FMUU Forum email list:

This list sends out emails that are not church related, but may be of interest to others in the church.

 

If you would also like to be on one or all of our email lists, send an email to fmuu@fmuu.org or go to the contact page and indicate which list you would like to be added to.

  

Unitarian Universalist Principles and Purposes 
Our church is a member of the Unitarian Universalist Association, whose by-laws state, in part, these principles:

We, the member congregations of the Unitarian Universalist Association, covenant to affirm and promote:  

The inherent worth and dignity of every person

Justice, equity, and compassion in human relations

Acceptance of one another and encouragement to spiritual growth in our congregations

A free and responsible search for truth and meaning

The right of conscience and the use of the democratic process within our congregations and in society at large

The goal of world community with peace, liberty, and justice for all

Respect for the interdependent web of all existence of which we are a part.  

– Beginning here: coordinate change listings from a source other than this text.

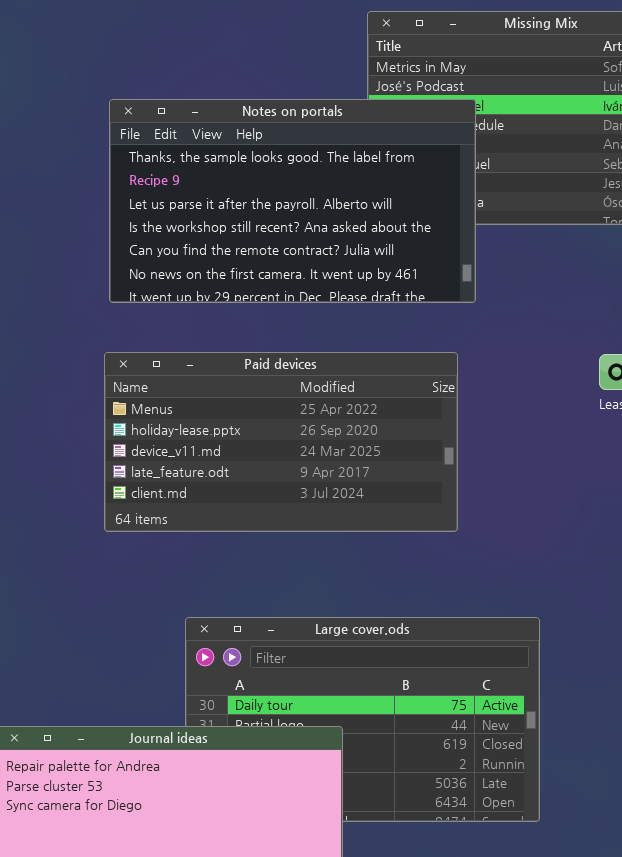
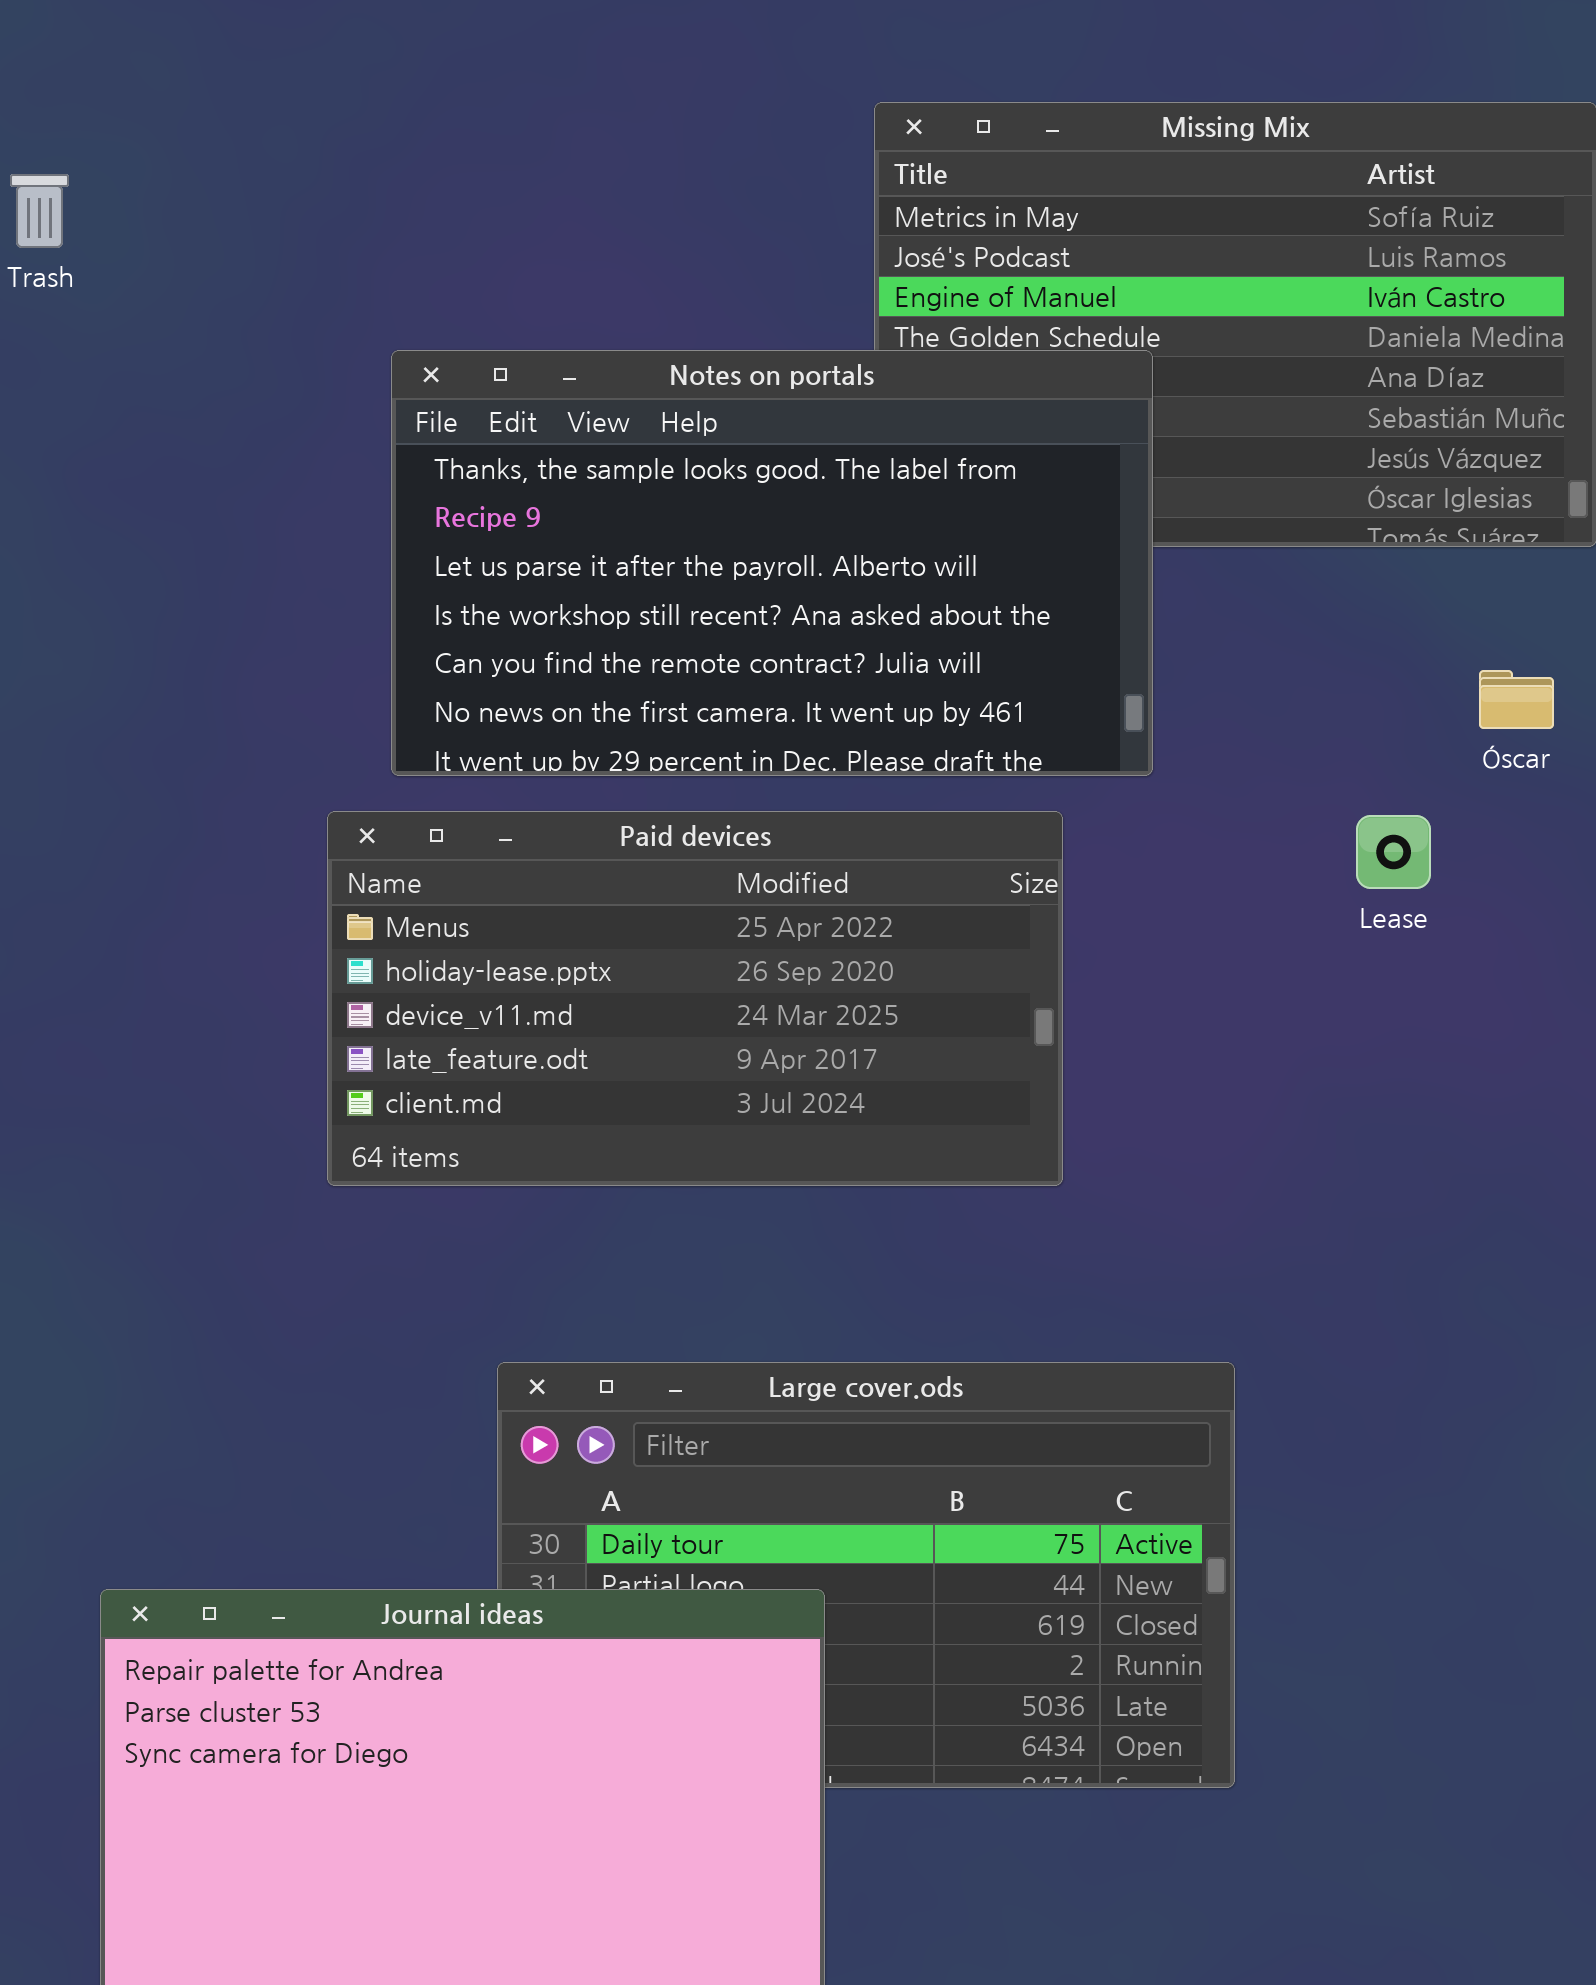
Notes on portals: [109,99,476,303] -> [391,350,1153,776], moved

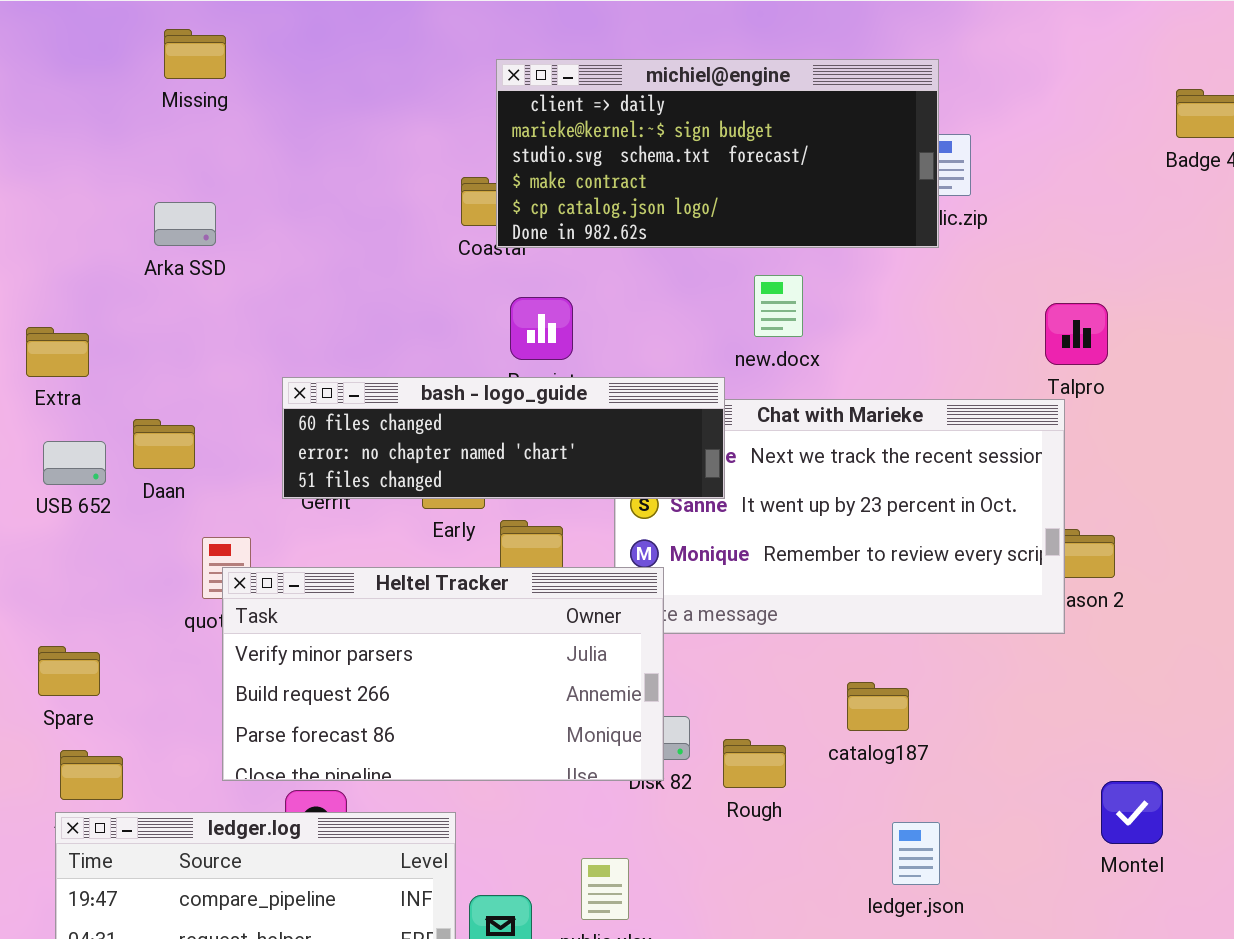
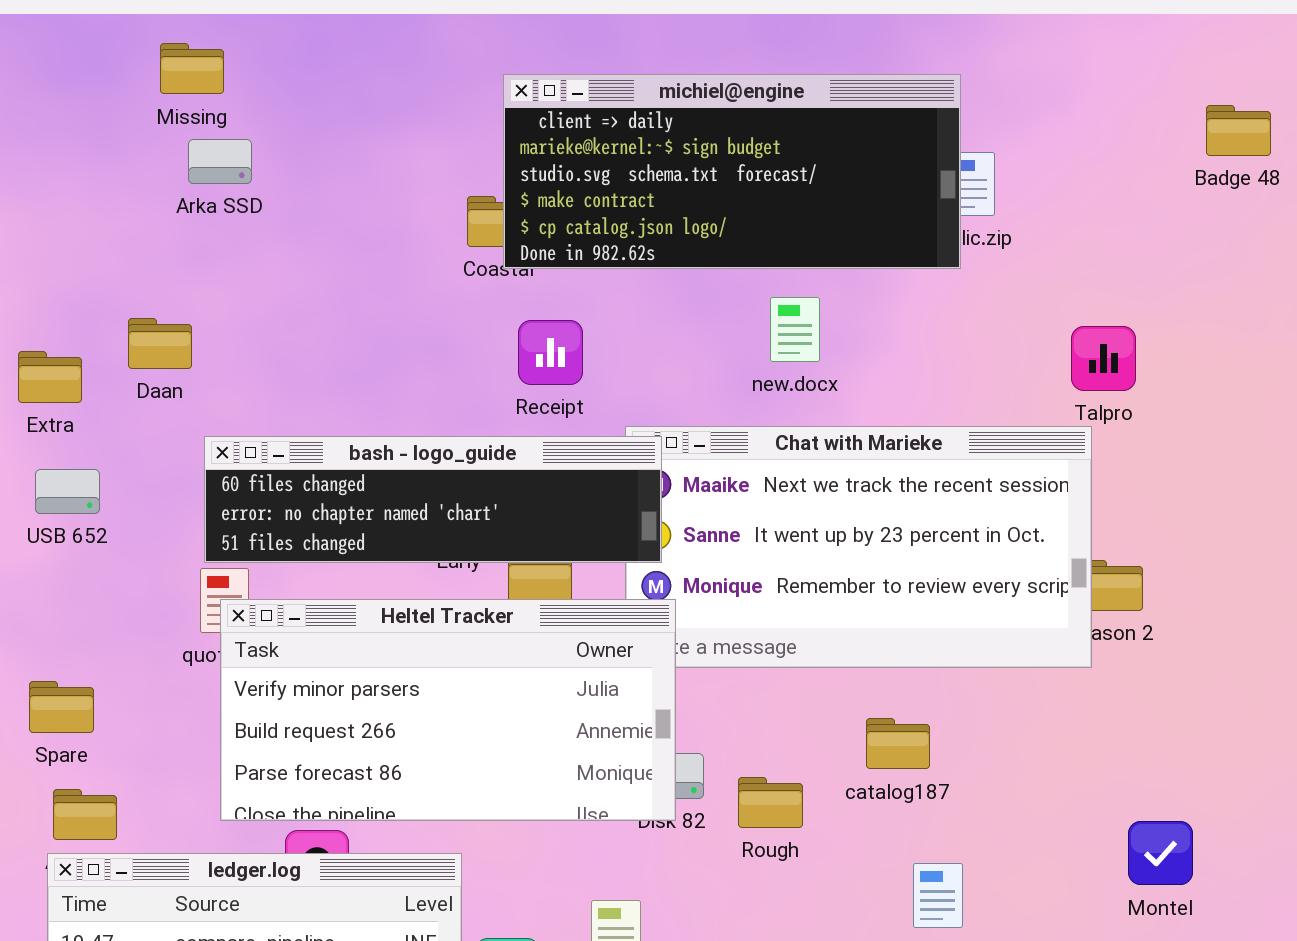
Arka SSD: [154,202,216,246] -> [188,139,252,184], moved
bash - logo_guide: [282,377,725,499] -> [204,436,662,563], moved
Daan: [133,419,195,469] -> [128,318,192,369], moved

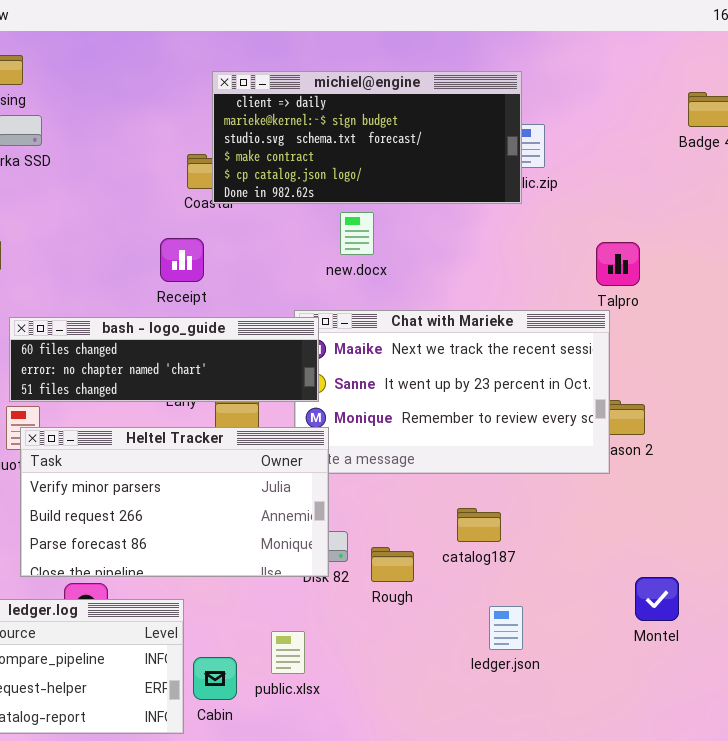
new.docx: [770,297,820,362] -> [340,212,374,255], moved
Receipt: [518,320,583,385] -> [160,238,204,282], moved

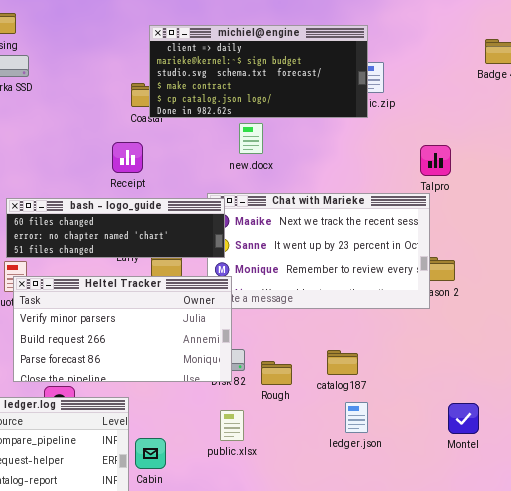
catalog187: [457,508,501,542] -> [327,350,358,375], moved
Montel: [635,577,679,621] -> [448,403,479,434], moved
public.xlsx: [271,631,305,674] -> [220,410,244,441], moved

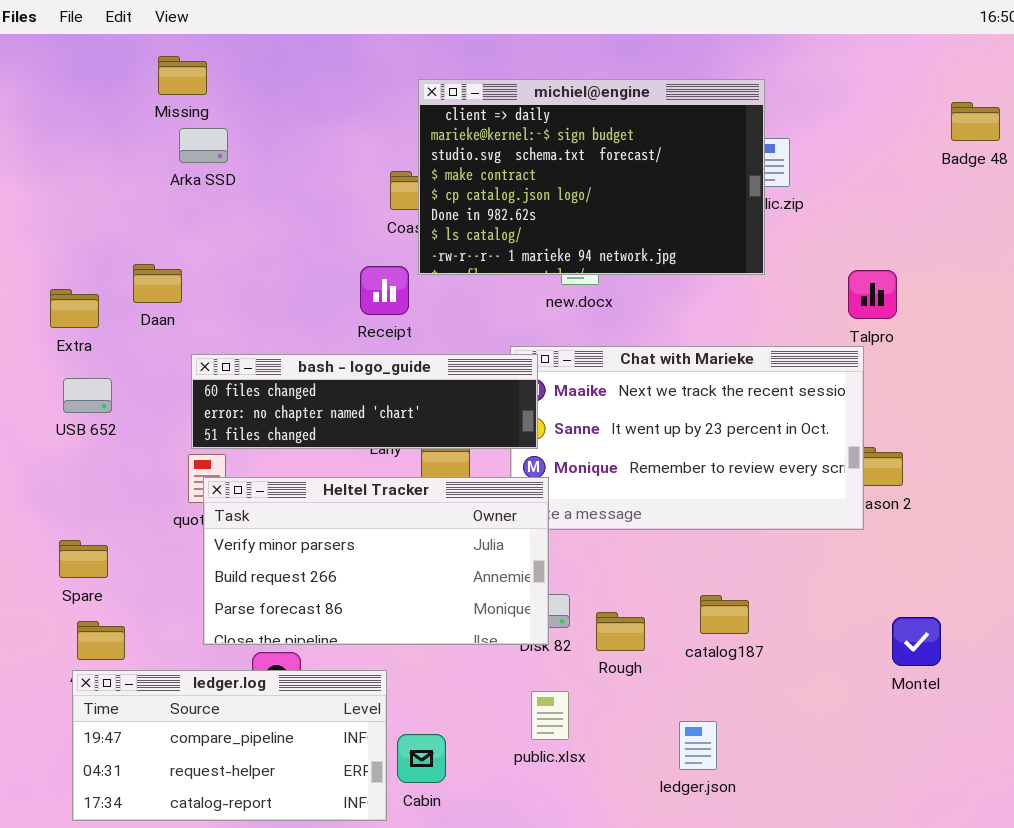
michiel@engine: [149,25,368,118] -> [418,79,765,275], resized
ledger.json: [345,402,368,433] -> [679,721,717,770], moved
Montel: [448,403,479,434] -> [892,617,941,666], moved

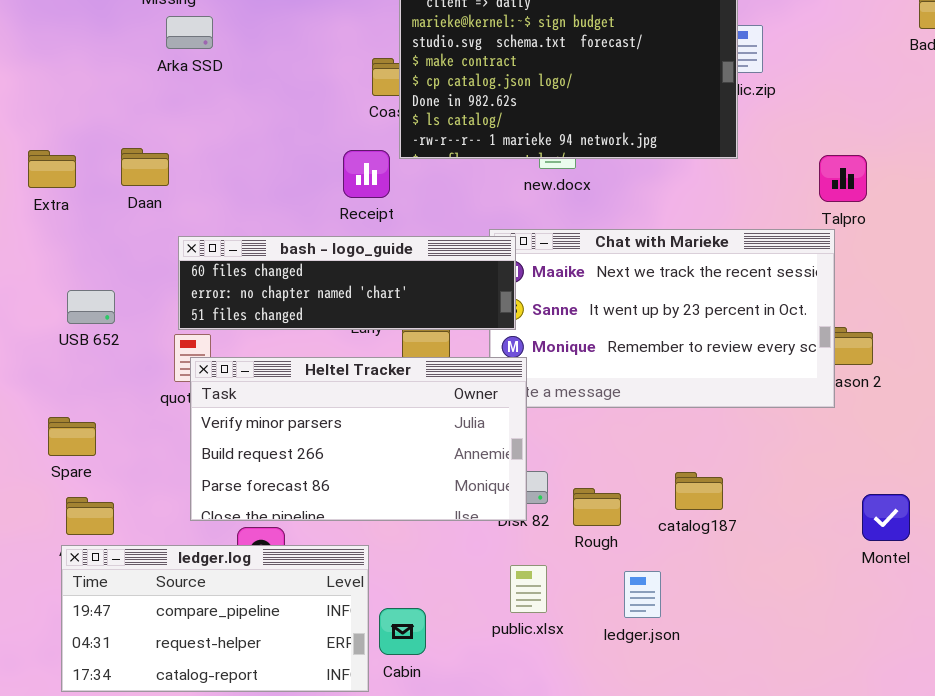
Extra: [50,289,99,328] -> [28,150,76,188], moved
USB 652: [63,378,112,413] -> [67,290,115,324], moved
ledger.json: [679,721,717,770] -> [624,571,661,618], moved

The living tradition we share draws from many sources:
 
Direct experience of that transcending mystery and wonder, affirmed in all cultures, which moves us to a renewal of the spirit and an openness to the forces which create and uphold life

Words and deeds of prophetic women and men which challenge us to confront powers and structures of evil with justice, compassion, and the transforming power of love

Wisdom from the world’s religions which inspires us in our ethical and spiritual life

Jewish and Christian teachings which call us to respond to God’s love by loving our neighbors as ourselves

Humanist teachings which counsel us to heed the guidance of reason and the results of science, and warn us against idolatries of the mind and spirit

Spiritual teachings of Earth-centered traditions, which celebrate the sacred circle of life and instruct us to live in harmony with the rhythms of nature.  

Grateful for the religious pluralism, which enriches and ennobles our faith, we are inspired to deepen our understanding and expand our vision.  As free congregations, we enter into this covenant, promising to one another our mutual trust and support.  

The Unitarian Universalist Association shall devote its resources to and exercise its corporate powers for religious, educational, and humanitarian purposes.  The primary purpose of the Association is to serve the needs of its member congregations, organize new congregations, extend and strengthen Unitarian Universalist institutions, and implement its principles.   

 

Unitarian Universalist History  
European

Unitarianism and Universalism trace their roots to the Reformation, when Michael Servetus spoke out against “The Errors of the Trinity”—thus Unitarianism.  Universalism derives its name from the concept of universal salvation and rejection of the concept of Hell.  Joseph Priestly, a Unitarian, and John Murray, a Universalist, brought these beliefs to America while seeking to escape from religious persecution in Europe.

American

In colonial America, Unitarianism and Universalism arrived at a time when revolution was in the air and people sought to free themselves from the influence of rigid Calvinism.  Thomas Jefferson thought Unitarianism would catch on in America the way Democracy did.  It did with people like William Ellery Channing, Ralph Waldo Emerson, Susan B. Anthony, Horace Mann, Elizabeth Cady Stanton, Adlai Stevenson, Albert Schweitzer, and Frank Lloyd Wright.  And, it has with a group of area residents who are members of the Unitarian Universalist Church of Fargo-Moorhead.

Unitarian Universalist Association

The Unitarian Universalist Association, of which our Church is a member, was created in 1961 from the merger of the Unitarian and Universalist Churches.  Both Unitarian Universalism and Democracy have as their bases free expression and respect for the dignity of every individual.